И холодно было младенцу в вертепе
На склоне холма.
 

Дух взорвался в ушах Коркина строчками «Рождественского романса», заглушившими даже следующий колесниковский залп – «Балладу о рыжей дворняге» Эдуарда Асадова. На такие тексты он не реагировал вообще.

Но тут, чувствуя переломный момент, вмешался Катышев. Он пружинно вскочил на ноги и, уставив прямо в Коркина указующий перст, напористо и быстро затараторил:

 
– Драмкружок, кружок по фото,
А мне еще и петь охота!
А что болтунья Лида, мол,
Это Вовка выдумал.
А болтать-то мне когда?
Мне болтать-то некогда!
 

Коркин на миг потерял сознание. Он очнулся от резкого и сложного запаха, сочетавшего в себе крепкий табачный перегар, послевкусие граппы и гнилье прилива. Пахнуло каменной сыростью и тухлой водой канала. Послышался осенний крик ястреба, картавое тявканье чаек, и сноп искр вырвался из коркинского рта. Блаженное опустошение овладело поэтом, как если бы он свалил со спины пятидесятикилограммовый мешок цемента. Демон с шумом ввинтился в потолок, слегка опалив известку, и запахи пропали. Колесников вытер пот.

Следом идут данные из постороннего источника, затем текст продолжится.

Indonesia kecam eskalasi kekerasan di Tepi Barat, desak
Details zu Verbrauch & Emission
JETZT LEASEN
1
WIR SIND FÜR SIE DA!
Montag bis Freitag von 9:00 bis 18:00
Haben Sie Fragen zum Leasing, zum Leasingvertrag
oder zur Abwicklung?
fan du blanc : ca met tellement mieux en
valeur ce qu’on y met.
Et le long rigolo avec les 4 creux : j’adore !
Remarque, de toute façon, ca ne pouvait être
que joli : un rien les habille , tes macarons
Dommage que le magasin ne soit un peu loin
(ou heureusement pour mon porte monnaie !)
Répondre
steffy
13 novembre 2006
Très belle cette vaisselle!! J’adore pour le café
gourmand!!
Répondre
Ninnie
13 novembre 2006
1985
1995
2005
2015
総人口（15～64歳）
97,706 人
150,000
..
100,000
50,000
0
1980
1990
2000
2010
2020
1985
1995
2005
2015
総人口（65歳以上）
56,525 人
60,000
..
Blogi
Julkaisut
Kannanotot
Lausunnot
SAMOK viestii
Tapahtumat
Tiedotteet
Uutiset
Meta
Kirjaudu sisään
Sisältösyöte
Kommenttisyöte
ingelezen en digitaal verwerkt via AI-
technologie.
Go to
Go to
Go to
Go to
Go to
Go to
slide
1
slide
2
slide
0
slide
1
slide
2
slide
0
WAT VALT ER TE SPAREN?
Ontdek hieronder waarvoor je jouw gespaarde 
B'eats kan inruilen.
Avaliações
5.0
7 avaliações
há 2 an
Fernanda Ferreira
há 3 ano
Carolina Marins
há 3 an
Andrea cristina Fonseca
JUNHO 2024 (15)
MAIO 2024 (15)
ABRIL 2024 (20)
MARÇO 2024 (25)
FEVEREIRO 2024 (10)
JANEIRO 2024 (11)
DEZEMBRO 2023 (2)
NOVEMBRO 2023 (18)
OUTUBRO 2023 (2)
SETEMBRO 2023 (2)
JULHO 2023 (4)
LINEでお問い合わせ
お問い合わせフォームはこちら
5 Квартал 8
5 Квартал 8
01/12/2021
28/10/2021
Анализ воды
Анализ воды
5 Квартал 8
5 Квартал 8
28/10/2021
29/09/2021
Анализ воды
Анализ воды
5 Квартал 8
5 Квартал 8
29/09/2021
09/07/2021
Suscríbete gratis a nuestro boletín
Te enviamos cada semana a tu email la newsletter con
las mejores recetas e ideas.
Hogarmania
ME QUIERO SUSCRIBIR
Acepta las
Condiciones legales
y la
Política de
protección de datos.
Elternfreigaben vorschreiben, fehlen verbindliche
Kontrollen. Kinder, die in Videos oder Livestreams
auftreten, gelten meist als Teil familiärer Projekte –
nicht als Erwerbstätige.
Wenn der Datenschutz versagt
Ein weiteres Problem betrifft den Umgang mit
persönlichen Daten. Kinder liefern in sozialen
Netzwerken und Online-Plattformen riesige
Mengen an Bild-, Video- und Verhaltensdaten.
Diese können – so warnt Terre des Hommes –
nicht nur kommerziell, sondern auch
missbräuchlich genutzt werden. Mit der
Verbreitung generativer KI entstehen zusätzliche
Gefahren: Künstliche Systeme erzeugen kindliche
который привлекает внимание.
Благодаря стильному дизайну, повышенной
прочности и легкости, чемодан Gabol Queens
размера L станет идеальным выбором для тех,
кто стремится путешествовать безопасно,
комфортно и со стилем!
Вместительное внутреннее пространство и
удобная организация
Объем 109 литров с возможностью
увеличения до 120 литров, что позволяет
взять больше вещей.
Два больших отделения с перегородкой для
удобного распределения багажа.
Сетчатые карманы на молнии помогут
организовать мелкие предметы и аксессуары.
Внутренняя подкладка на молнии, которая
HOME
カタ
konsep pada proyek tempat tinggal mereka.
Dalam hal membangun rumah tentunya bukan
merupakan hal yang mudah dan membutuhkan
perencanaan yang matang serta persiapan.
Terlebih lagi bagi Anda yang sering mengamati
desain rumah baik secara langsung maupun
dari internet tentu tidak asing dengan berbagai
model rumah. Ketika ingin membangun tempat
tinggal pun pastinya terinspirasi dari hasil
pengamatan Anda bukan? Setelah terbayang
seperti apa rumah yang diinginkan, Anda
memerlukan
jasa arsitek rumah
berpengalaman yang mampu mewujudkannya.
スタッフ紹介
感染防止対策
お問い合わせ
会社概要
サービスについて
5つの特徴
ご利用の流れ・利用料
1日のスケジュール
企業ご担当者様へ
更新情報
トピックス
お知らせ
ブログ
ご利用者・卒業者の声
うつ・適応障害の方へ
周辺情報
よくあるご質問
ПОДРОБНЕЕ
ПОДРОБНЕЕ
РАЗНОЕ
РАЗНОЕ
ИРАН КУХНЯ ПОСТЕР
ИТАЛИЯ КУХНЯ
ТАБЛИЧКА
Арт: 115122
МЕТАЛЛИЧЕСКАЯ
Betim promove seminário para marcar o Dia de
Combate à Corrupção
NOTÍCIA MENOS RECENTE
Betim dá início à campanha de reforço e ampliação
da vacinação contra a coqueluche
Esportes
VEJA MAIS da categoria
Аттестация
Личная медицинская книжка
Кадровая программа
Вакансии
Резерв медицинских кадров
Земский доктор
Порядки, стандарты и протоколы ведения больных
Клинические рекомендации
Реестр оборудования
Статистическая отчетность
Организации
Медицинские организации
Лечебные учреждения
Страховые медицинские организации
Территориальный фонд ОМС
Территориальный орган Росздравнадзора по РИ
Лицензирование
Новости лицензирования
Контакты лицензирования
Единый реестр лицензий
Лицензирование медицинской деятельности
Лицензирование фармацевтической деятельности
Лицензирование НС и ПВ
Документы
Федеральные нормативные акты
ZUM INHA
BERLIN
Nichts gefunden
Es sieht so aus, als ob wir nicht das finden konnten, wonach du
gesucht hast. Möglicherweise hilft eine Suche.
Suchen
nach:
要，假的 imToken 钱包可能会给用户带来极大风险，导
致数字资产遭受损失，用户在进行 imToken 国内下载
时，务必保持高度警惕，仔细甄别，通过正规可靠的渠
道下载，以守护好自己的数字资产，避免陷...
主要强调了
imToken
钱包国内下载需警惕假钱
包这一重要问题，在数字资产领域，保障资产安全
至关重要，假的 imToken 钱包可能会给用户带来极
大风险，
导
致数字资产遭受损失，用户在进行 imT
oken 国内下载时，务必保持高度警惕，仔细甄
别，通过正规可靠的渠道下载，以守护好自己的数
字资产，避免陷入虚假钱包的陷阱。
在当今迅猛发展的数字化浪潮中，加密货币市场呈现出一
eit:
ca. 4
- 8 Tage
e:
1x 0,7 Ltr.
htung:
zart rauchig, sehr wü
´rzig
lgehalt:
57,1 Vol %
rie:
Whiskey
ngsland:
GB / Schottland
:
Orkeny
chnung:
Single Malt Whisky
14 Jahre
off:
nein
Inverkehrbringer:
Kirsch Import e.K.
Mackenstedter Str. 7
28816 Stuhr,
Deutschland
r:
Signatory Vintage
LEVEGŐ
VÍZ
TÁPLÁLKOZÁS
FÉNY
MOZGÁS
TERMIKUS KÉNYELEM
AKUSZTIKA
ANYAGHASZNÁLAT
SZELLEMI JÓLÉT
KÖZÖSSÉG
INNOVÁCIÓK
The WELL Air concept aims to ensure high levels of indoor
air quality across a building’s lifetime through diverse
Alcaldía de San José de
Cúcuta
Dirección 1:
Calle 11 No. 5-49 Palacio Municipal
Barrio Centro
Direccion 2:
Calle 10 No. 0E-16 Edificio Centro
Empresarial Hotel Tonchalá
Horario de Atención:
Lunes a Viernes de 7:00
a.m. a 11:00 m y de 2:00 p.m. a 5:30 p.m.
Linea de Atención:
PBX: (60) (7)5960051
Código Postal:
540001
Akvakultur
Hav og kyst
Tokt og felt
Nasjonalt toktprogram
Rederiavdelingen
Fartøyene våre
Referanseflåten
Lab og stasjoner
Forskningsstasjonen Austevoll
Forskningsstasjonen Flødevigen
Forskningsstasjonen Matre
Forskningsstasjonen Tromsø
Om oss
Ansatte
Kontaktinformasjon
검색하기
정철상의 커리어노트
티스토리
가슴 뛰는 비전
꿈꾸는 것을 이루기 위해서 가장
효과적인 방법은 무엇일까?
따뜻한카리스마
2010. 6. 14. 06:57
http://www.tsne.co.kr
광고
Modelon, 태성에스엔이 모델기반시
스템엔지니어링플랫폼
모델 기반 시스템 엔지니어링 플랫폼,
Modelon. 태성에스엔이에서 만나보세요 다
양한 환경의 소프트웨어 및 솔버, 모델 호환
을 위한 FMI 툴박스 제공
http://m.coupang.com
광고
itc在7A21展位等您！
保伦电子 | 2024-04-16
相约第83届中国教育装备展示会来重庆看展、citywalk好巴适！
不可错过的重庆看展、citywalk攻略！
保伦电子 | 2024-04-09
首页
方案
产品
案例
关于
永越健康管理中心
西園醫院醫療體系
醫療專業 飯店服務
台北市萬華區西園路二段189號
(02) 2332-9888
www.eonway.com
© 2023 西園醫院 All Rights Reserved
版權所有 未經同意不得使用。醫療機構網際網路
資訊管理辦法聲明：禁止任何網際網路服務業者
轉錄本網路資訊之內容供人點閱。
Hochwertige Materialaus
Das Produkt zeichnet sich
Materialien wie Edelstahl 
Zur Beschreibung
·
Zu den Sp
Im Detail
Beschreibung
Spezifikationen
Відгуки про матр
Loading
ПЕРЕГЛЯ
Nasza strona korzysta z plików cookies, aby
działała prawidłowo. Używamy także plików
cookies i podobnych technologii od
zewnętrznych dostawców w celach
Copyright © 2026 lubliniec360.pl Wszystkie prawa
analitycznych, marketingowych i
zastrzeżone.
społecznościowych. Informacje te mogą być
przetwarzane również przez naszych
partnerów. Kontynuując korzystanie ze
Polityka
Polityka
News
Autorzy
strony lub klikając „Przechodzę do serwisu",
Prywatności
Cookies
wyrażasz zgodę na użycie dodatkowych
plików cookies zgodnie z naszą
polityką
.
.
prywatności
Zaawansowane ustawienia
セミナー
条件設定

– Молодец, Мишка, – сказал он после паузы. – Как же я сам-то не догадался?

…Легкость и радость не покидали Коркина на обратном пути, когда он, оставив Катышева распивать чаи с экзорцистом, торопился домой. Предварительно они с брюнеткой обменялись телефонами под предлогом последующих консультаций насчет последствий лечения. Брюнетка при ближайшем рассмотрении оказалась очень даже ничего себе. Вдвоем они сволокли хитроватого в такси и расстались до ближайших выходных. Коркин ликовал, глядя, как в конусах света под фонарями резвится морось. Дружелюбный троллейбус, наполненный светом, проплыл мимо и разделил его радость. Двое совершенно счастливых влюбленных, не сводя друг с друга глаз и поминутно спотыкаясь из-за этого, шли по Бульварному кольцу, сиявшему витринами. Дома Коркина ждал заботливо приготовленный матерью рождественский гусь.